If, as expected, Canada wins the legal battle and the US still refuses to remove the tariff and return the duties collected from Canadian producers; if it persists in asserting that US law trumps NAFTA, then Canada should invoke a little-known, but powerful and as yet unused NAFTA provision, Article 1905.  Article 1905 would allow Canada to trigger a bilateral consultation process on the grounds that the US is violating the Agreement. A win, which is likely, would give Canada the right (as trade lawyers have told a Commons committee) to actually withdraw benefits it has extended the United States under NAFTA. The most obvious candidates for the withdrawal of benefits are the investment provisions--for example, national treatment for US investors or Chapter 11 investor-state privileges for US corporations, and, of course, the energy-sharing provisions.
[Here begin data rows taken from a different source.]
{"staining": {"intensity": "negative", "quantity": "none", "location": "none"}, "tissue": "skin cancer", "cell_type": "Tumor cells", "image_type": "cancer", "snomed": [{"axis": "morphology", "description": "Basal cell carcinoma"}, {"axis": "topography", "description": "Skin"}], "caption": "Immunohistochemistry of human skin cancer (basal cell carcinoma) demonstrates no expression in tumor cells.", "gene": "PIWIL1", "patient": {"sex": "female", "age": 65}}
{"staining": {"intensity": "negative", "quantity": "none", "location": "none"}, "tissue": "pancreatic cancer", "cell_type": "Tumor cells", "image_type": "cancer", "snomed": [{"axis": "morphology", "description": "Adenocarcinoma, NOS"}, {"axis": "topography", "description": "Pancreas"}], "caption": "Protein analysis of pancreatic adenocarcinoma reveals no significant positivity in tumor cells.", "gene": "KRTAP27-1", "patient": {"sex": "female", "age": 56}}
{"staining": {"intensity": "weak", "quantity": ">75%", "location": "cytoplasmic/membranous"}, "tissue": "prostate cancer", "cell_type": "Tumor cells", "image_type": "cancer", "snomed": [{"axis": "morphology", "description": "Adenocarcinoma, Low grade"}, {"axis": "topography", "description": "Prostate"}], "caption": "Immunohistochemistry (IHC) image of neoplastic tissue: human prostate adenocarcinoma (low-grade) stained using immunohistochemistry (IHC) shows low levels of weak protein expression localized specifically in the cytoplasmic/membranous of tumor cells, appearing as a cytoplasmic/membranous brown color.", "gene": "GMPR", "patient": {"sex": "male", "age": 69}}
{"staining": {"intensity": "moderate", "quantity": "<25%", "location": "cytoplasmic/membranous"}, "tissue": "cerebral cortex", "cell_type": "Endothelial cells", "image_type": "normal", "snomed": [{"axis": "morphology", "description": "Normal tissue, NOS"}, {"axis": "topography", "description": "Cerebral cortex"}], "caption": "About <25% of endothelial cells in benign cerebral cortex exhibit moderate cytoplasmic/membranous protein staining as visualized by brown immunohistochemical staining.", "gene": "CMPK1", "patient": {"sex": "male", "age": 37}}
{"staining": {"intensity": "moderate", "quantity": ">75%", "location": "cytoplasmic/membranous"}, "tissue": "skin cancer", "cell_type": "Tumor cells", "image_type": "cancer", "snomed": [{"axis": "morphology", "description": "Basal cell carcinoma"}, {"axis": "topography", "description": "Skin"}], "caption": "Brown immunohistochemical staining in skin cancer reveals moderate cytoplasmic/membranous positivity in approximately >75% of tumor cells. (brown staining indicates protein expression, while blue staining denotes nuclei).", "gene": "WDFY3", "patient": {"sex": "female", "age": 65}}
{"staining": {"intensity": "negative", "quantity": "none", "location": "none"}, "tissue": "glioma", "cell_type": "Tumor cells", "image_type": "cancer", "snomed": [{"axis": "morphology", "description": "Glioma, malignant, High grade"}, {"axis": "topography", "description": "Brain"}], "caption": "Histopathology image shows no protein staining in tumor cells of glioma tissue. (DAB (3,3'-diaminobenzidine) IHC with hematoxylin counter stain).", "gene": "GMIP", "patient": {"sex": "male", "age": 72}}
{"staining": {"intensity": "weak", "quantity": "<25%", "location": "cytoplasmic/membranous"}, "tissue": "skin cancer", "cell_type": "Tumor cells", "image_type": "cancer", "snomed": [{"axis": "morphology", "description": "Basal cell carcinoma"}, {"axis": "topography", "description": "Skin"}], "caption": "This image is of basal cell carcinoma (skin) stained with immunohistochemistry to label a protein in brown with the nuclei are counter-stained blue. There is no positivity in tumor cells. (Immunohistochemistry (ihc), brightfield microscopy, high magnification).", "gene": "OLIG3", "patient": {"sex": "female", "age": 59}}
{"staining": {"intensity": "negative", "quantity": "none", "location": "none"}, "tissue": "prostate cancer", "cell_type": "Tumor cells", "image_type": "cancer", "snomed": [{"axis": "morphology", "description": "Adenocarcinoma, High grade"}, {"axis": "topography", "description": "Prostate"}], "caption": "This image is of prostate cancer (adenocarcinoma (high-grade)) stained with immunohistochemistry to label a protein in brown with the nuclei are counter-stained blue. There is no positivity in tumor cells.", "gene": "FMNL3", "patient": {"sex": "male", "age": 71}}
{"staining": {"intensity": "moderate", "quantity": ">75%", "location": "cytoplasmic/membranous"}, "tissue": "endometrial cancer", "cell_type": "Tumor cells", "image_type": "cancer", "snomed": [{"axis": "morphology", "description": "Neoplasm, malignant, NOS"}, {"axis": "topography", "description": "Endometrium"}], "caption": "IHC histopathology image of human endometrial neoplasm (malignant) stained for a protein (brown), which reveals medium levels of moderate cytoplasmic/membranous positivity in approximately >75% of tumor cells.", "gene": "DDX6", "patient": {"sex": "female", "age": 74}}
Ritchie, in his memoir Wrestling with the Elephant: The Inside Story of the Canada-US Trade Wars, made it clear that the Canadian team would never have signed the free trade deal without the dispute settlement system, certainly not if it thought that the Americans would show such contemptuous disregard for their commitments. US trade officials believe they can act with impunity because dependent Canada would not walk away from the Agreement, no matter what. 

If we continue to cave in, the Americans will continue to trample over us whenever they have an important interest to protect. Canada must draw a line in the sand. We do have alternatives. Despite the ongoing efforts of our continentalist elites, we still have the capacity to assert ourselves and flourish as an independent nation.

Bruce Campbell is the Executive Director of the Canadian Centre for Policy Alternatives.  This op-ed is based on a paper originally produced for the Centre for Research and Information on Canada.